INDEXs = PUSH s / BINOP Times / BINOP PlusA where s can be W=4, S=2, C=1, D=8 LDLs n = LOCAL n / LOADs STLs n = LOCAL n / STOREs LDGs n = LDKW n / LOADs STGs n = LDKW n / STOREs LDIs = INDEXs / LOADs STIs = INDEXs / STOREs LDNW n = CONST n / LDIW STNW n = CONST n / STIW LDEW n = LDLW -4 / LDNW n STEW n = LDLW -4 / STNW n INCL n = LDLW n / INC / STLW n DECL n = LDLW n / DEC / STLW n JEQZ lab, etc. = CONST 0 / JEQ lab, etc. TESTGEQ lab = DUP 0 / JLT lab JTYPET m lab = TYPETEST m / JUMPT lab JTYPEF m lab = TYPETEST m / JUMPF lab
Support instructions
The assembler and bytecode interpreter spend lots of opcodes on common instructions like "load local", so that a fair number of locals can be accessed with a fast, single-byte instruction. To free up opcodes for this, they implement other, less common instructions with an equivalent short sequence of others. These extra instructions are there to help with this process.
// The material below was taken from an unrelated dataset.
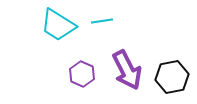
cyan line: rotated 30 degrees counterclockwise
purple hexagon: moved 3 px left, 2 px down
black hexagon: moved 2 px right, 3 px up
FCMP -- Compare floating point values and push comparison indicator DCMP -- Ditto for double-precision values
Because these instructions are never generated by the compiler, but only be the assembler as part of a canned sequence, it's OK for a JIT translator to handle them only in restricted circumstances; for example, FCMP
is always followed by an integer comparison with zero or a conditional jump.